Times have changed, and so has the dollar. Currency has gone digital. For a generation of digital natives, money is easy to move, and harder than ever to hold onto. 

Young Gen Zs convert allowance into Fortnite V-bucks. University students with the stomach for it, trade and buy blockchain-based cryptocurrencies, such as Ethereum, Bitcoin, and any of the 2786 others. 

Gen Z’s repay their friends using Venmo and Interac. They buy what they can’t afford using instalment loan credit alternatives, such as Affirm and Afterpay.

This easy, digital flow of money, combined with the rising costs of living, mean that the average Gen Z already carries $14,700 in debt before they’ve secured their first job. 

Gen Z will make up 40% of all consumers by 2020, and consumption has never looked more like a bloodsport. Thanks to Facebook, 22% of the average Insta feed is now #ad posts. Experts believe the average American sees between 4000 and 10 000 ads a day.

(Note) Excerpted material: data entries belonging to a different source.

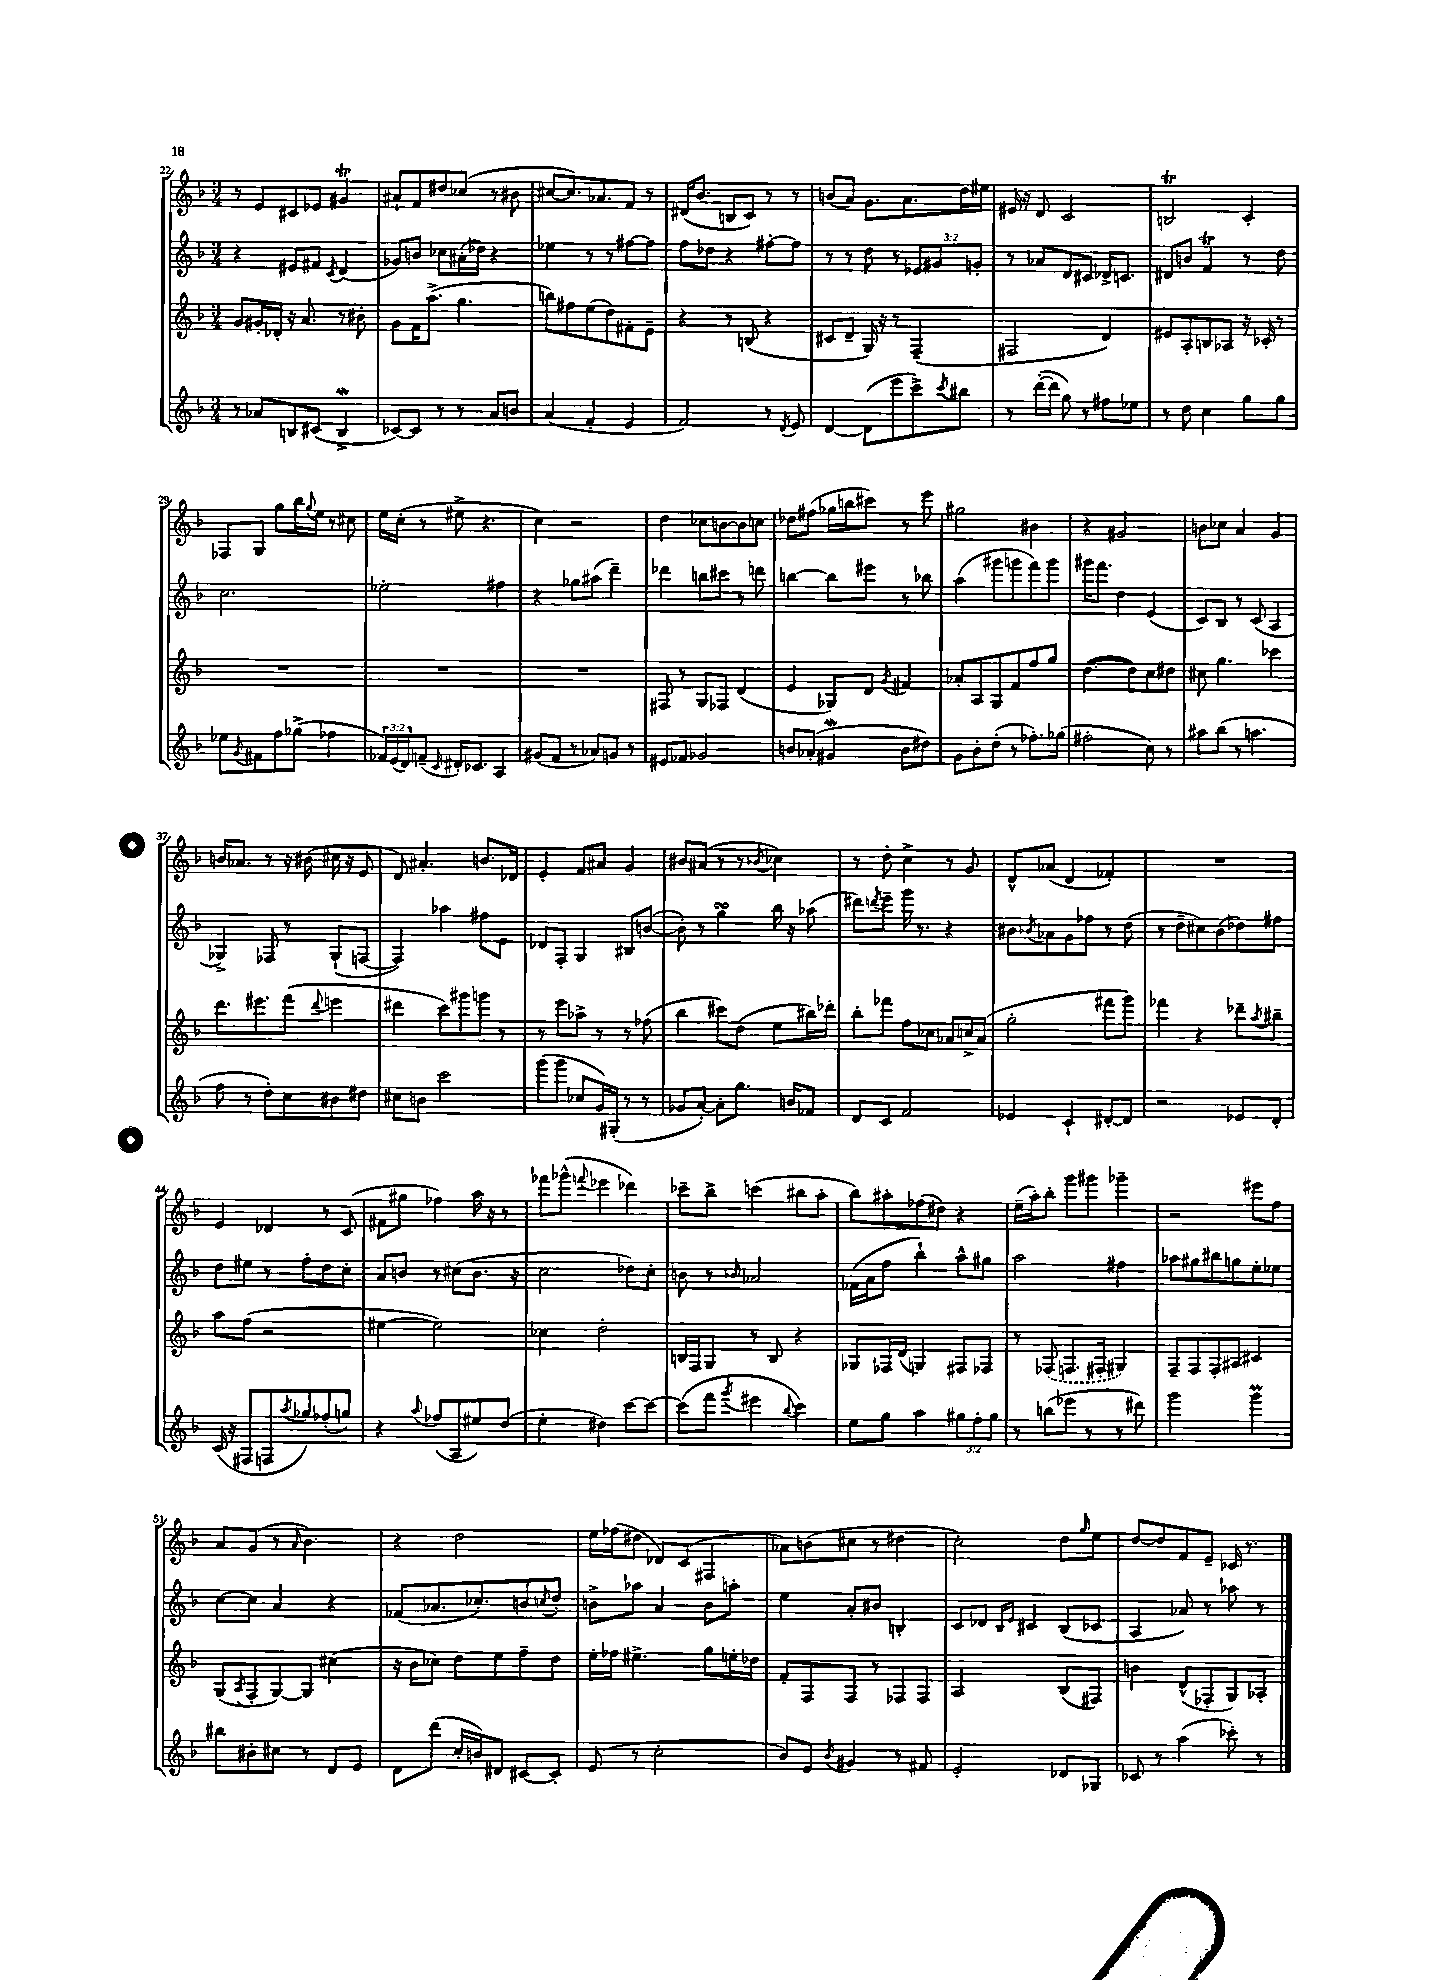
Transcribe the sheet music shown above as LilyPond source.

<<
\new StaffGroup <<
\new Staff = "s0" {
    \clef treble \key f \major \numericTimeSignature \time 3/4
    r8 e'8 cis'8 ees'8 gis'4\trill |
    ais'8-! f'8 dis''8 ces''8( r8 bis'8 |
    cis''8~ cis''8.) aes'8. f'8 r8 |
    dis'16( bes'8. b8 c'8) r8 r8 |
    b'8( a'8) g'8. a'8. d''16 eis''16 |
    eis'16 r16 d'8 c'2 |
    b2\trill c'4-. |
    fes8 g8 g''8 bes''16 \appoggiatura { g''8 } e''16 r8 cis''8 |
    e''16 c''16-.( r8 eis''8-> r4. |
    c''4) r2 |
    d''4 ces''8 b'8~ b'8 c''8 |
    des''8 fis''8( ges''16 b''16 cis'''8) r8 e'''8 |
    gis''2 bis'4 |
    r4 gis'2 |
    b'8 ces''8 a'4 g'4 |
    b'16 aes'8. r8 r16 bis'16( cis''16 r16 e'8 |
    d'8) ais'4.-. b'8. des'16 |
    e'4-. f'8 ais'8 g'4 |
    bis'8 ais'8( r8 r8 \acciaccatura { bes'8 } ces''4) |
    r8 d''8-. c''4-> r8 g'8 |
    d'8-^ aes'8( d'4 fes'4-.) |
    R2. |
    e'4 des'4 r8 c'8( |
    fis'8 gis''8 fes''4) a''16 r16 r8 |
    fes'''8 ges'''8-^( \appoggiatura { f'''8 } ees'''4 des'''4) |
    ces'''8-- bes''8-> c'''4( bis''8 a''8-. |
    bes''8) ais''8-. fes''8( dis''8) r4 |
    e''16--( a''16-.) bes''8-. g'''8 gis'''8 ges'''4-- |
    r2 eis'''8 f''8 |
    a'8 g'8( r8 \grace { a'16 } bes'4.) |
    r4 d''2 |
    e''16 fes''16( dis''8 des'8) c'8( fis4 |
    aes'8) b'8( cis''8 r8 dis''4 |
    c''2-.) d''8 \grace { g''16 } e''8 |
    d''8~ d''8 f'8 e'8-- ces'16 r8. \bar "|." |
}
\new Staff = "s1" {
    \clef treble \key f \major \numericTimeSignature \time 3/4 \override Staff.TupletNumber.text = #tuplet-number::calc-fraction-text
    r4 eis'8 fis'8 \acciaccatura { c'8 } d'4( |
    ges'8) b'8 ces''8 ais'16-.( des''16) r4 |
    ees''4 r8 r8 fis''8~ fis''8 |
    f''8 des''8 r4 fis''8~-. fis''8 |
    r8 r8 d''8 r8 \tuplet 3/2 { ees'8 gis'8 g'8-. } |
    r8 aes'8 d'8 cis'8 des'16-> c'8. |
    dis'8 b'8 f'4\trill r8 d''8 |
    c''2. |
    ees''2-. fis''4 |
    r4 ges''8 ais''8( d'''4--) |
    des'''4 b''8 cis'''8 r8 d'''8 |
    b''4~ b''8 eis'''8 r8 bes''8 |
    a''4( gis'''8 g'''8 f'''8) g'''8 |
    gis'''16 f'''8. d''4 e'4( |
    c'8) bes8 r8 c'8( a4 |
    ges4->) fes8 r8 ges8-!( f8~ |
    f4) aes''4 fis''8 e'8 |
    des'8 f8-. g4 bis8 b'8~( |
    b'8-.) r8 g''4\turn bes''16 r16 aes''8( |
    dis'''8) \acciaccatura { d'''8 } e'''8-- g'''16 r8. r4 |
    bis'8 \acciaccatura { bes'8 } aes'8 g'8 fes''8 r8 d''8( |
    r8 d''8-- cis''8) bes'8( des''8) fis''8 |
    d''8 eis''8 r8 f''8-. d''8 c''8-. |
    a'8 b'8 r8 cis''8( b'8. r16 |
    c''2 des''8) c''8-. |
    b'8 r8 \grace { bes'16 } aes'2 |
    fes'16( a'16 f''8 bes''4-!) a''8-^ gis''8 |
    a''2 fis''4 |
    aes''8 gis''8 bis''8 g''8 e''8-. ees''8 |
    c''8~ c''8 a'4 r4 |
    fes'8( aes'8. ces''8.-.) b'8 \acciaccatura { c''8 } d''8-. |
    b'8-> aes''8 a'4 b'8 a''8-. |
    e''4 a'8-. bis'8 b4-. |
    c'8 des'8 \grace { bes16 e'16 } cis'4 bes8( ces'8 |
    a4 aes'8) r8 aes''8 r8 \bar "|." |
}
\new Staff = "s2" {
    \clef treble \key f \major \numericTimeSignature \time 3/4
    g'8 gis'16-. des'16-. r16 a'8. r8 bis'8-. |
    g'8 f'16 a''8.->( g''4. |
    b''8) fis''8 e''8( d''8) fis'8-. e'8-- |
    r4 r8 b8( r4 |
    cis'8 d'8-- g16) r16 r8 f4--( |
    fis2 d'4) |
    eis'8 a8-. b8 aes8 r16 ces'16-. r8 |
    R2. |
    R2. |
    R2. |
    fis8 r8 g8 fes8 d'4( |
    e'4 ges8) d'8 \acciaccatura { g'8 } fis'4 |
    aes'8-. a8 g8 f'8 f''8 g''8 |
    d''4.~( d''8) c''8 dis''8 |
    cis''8 g''4. ces'''4 |
    d'''8. eis'''8. f'''8( \appoggiatura { d'''8 } e'''4 |
    dis'''4 c'''8) gis'''8 g'''8 r8 |
    r8 e'''8 aes''8-> r8 r8 fes''8( |
    bes''4 cis'''8) d''8( e''8 bis''16) des'''16-. |
    bes''8-. fes'''8 f''8 ces''8 aes'8 c''16-> aes'16( |
    g''2-. fis'''8 g'''8) |
    fes'''4 r4 des'''8-- \acciaccatura { a''8 } bis''8-- |
    a''8 f''8( r2 |
    eis''4~ eis''2) |
    ces''4 d''2-. |
    b16 f16 g8 r8 b8 r4 |
    ges8 fes16 d'16( g4) fis8 fes8 |
    r8 \once \slurDashed fes8( f8. fis16-. gis4) |
    f8-- f8 f8-. ais8 cis'4 |
    g8( \acciaccatura { a8 } f8-. g8~) g8 cis''4( |
    r16 bes'16 ces''8) d''8 e''8 f''8-- d''8 |
    e''16-. fes''16 eis''4.-> g''8 e''16-. des''16 |
    f'8-. f8 f8 r8 fes8 fes8 |
    a2 bes8( fis8) |
    b'4 d'8-^( fes8-. g8) aes8-. \bar "|." |
}
\new Staff = "s3" {
    \clef treble \key f \major \numericTimeSignature \time 3/4 \override Staff.TupletNumber.text = #tuplet-number::calc-fraction-text
    r8 aes'8 b8 cis'8( b4->\mordent |
    ces'8~) ces'8 r8 r8 a'8 b'8 |
    a'4( f'4-. e'4 |
    f'2) r8 \acciaccatura { d'8 } e'8 |
    d'4~ d'8( e'''8 c'''8->) \acciaccatura { c'''8 } bis''8 |
    r8 d'''16~-.( d'''16 g''8) r8 fis''8 ees''8 |
    r8 d''8 c''4 g''8 g''8 |
    ees''8 \acciaccatura { g'8 } fis'8 f''8 ges''8->( fes''4 |
    \tuplet 3/2 { fes'16) e'16( d'16) } f'8--( \grace { c'16 } dis'16-.) ces'8. a4 |
    gis'8( f'8 r8 aes'8) g'8 r8 |
    eis'8 fes'8 ges'2 |
    b'8 aes'8-.( gis'4\mordent b'8 dis''8) |
    g'8 bes'8-. d''8-.( r8 fes''8.-.) ges''16( |
    fis''2-. c''8) r8 |
    ais''8 bes''8( r8 a''4. |
    f''8 r8 d''8-.) c''8 bis'8 dis''8 |
    cis''8 b'8 c'''2 |
    g'''8( g'''8 ces''8 g'16) gis16-.( r8 r8 |
    ges'8 a'8~-.) a'8-. g''8. b'16 fes'8 |
    d'8 c'8 f'2 |
    ees'4 c'4-! dis'8~-. dis'8 |
    r2 ees'8 d'8-. |
    c'16( r16 fis8 f8 \acciaccatura { a''8 } ges''8) fes''8-.( g''8) |
    r4 \appoggiatura { a''8 } fes''8( a8 eis''8) d''8( |
    e''4-. dis''4) c'''8~ c'''8~ |
    c'''8( f'''8 \acciaccatura { g'''8 } eis'''4 \appoggiatura { bes''8 } c'''4) |
    e''8 g''8 a''4 \tuplet 3/2 { gis''8 f''8-. gis''8 } |
    r8 b''8( ees'''8 r8 r8 dis'''8) |
    g'''2 g'''4\prall |
    bis''8 bis'8-. cis''8 r8 d'8 e'8 |
    d'8 d'''8( c''16-. b'16) dis'8 cis'8~ cis'8-. |
    e'8( r8 c''2-. |
    bes'8) e'8 \acciaccatura { bes'8 } gis'4 r8 fis'8 |
    e'2-. des'8 ges8 |
    ces'8 r8 a''4( ces'''8-.) r8 \bar "|." |
}
>>
>>
\layout { \context { \Score currentBarNumber = #22 } }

So, sure, it might be time to get an ad blocker, but the assault on the Wallets of Zs runs deeper still. As is the modern rite of passage, Zs struggle with student debt. It’s more expensive than ever to go to school. The Royal Bank of Canada found tuition at Canadian universities is 2.7 times what it was in 1990. In the US, prices have doubled, or tripled, since the ‘80s.

This all might be manageable if a debt-saddled graduate could find a cheap place to live.

#LOL

The average price of a single-family detached home in Greater Vancouver is more than 10 times what it was in 1980. In Toronto, it now takes 32 years to save enough for a downpayment. San Francisco is notorious. Median rent in that city is $3700/month. Buying a house requires an annual income of at least $172 000 USD.

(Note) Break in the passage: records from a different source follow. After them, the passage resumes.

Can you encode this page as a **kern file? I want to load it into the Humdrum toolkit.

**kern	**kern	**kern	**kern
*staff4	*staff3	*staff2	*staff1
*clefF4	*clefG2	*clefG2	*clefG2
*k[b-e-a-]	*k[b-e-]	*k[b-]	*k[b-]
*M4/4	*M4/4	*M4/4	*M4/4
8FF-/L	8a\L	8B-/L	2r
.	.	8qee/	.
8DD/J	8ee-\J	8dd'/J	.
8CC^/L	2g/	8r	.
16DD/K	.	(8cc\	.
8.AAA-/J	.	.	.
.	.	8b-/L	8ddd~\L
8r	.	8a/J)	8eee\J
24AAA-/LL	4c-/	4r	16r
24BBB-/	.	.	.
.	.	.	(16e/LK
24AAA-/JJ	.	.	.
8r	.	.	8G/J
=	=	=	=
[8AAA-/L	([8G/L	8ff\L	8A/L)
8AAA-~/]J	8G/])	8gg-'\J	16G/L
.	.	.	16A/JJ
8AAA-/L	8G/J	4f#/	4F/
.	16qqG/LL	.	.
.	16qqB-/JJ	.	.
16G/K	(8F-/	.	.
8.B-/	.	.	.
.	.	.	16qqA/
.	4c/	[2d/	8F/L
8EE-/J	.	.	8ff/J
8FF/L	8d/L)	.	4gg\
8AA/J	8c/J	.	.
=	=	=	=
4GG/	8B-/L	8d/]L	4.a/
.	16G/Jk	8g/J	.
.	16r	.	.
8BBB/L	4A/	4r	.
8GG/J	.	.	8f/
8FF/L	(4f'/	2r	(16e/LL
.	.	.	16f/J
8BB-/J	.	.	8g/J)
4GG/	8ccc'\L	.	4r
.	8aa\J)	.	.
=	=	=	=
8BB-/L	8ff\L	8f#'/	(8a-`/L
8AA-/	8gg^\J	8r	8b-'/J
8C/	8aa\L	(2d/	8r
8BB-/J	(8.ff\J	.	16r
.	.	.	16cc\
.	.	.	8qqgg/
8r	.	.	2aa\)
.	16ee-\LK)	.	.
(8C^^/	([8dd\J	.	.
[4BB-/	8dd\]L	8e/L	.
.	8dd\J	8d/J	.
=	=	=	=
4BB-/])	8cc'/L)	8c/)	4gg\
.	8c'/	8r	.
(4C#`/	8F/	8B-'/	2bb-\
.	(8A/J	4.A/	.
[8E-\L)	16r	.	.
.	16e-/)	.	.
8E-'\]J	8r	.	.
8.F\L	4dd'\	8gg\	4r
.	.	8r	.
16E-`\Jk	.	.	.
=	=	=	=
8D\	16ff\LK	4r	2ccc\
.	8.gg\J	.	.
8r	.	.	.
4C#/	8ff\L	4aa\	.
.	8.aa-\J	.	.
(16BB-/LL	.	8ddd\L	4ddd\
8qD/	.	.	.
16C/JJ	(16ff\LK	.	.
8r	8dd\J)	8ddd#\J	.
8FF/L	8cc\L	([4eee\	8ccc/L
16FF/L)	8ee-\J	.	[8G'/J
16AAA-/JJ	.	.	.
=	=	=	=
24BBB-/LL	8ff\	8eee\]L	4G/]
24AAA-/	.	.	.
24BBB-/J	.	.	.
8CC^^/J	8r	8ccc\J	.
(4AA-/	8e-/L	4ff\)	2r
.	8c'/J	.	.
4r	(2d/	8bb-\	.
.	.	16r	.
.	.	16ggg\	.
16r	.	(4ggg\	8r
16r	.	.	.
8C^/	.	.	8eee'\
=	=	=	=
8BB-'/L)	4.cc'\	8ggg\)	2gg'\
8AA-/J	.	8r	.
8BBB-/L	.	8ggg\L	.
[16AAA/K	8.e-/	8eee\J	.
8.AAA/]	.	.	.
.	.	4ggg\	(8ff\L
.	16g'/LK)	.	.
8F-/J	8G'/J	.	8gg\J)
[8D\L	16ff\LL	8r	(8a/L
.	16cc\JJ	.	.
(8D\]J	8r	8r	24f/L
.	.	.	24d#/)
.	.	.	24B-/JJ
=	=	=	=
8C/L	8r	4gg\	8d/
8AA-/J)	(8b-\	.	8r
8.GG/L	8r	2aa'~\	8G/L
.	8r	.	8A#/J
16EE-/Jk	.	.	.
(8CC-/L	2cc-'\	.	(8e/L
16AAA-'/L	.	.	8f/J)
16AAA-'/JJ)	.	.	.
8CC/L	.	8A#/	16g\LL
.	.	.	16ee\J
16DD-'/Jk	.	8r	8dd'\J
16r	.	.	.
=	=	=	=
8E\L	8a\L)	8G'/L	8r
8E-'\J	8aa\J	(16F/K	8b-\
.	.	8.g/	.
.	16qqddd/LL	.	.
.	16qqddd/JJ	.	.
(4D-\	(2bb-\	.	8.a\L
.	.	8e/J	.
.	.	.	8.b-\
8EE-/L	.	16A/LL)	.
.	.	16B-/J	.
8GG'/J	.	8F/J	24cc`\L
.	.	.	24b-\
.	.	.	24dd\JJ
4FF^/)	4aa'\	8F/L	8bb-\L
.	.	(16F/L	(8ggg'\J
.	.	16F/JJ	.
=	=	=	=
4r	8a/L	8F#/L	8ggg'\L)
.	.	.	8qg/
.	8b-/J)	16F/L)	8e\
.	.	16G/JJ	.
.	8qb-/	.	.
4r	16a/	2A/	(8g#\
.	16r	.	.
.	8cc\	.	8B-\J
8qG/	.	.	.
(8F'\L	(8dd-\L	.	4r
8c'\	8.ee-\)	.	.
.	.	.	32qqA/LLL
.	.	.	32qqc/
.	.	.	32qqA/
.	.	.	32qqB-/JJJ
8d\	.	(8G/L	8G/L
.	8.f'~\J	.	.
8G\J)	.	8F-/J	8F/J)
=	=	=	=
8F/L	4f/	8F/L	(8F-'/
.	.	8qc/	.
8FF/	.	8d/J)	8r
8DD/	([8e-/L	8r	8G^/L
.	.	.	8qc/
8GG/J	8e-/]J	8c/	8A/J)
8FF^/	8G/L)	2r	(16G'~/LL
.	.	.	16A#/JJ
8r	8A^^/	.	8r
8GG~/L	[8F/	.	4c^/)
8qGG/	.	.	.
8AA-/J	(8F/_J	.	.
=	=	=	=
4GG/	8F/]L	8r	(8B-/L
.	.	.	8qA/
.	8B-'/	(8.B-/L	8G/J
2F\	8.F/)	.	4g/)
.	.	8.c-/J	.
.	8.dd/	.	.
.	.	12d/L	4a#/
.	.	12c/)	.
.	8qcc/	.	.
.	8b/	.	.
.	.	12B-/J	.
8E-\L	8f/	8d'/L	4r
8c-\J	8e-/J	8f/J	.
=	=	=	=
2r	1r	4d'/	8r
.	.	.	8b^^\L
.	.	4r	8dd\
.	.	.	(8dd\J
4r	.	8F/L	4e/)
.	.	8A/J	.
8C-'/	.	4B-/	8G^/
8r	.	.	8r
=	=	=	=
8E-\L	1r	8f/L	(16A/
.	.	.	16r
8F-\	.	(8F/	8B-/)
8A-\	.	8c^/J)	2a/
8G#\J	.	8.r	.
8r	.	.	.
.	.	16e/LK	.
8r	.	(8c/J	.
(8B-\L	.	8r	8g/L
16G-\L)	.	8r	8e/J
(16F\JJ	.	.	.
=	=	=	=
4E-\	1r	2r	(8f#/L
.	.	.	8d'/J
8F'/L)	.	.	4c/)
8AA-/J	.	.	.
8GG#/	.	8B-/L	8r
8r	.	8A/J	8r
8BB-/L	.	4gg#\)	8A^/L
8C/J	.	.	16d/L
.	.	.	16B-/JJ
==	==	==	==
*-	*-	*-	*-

Generation Z knows what it’s facing. In fact, they’re probably more informed about themselves than any generation that’s come before. Young people are asking for financial literacy in school, but it’s no longer enough to cover the basics in class. For Zs, financial literacy has to become a full time commitment. Because that’s how often their wallets, and their futures, are being targeted.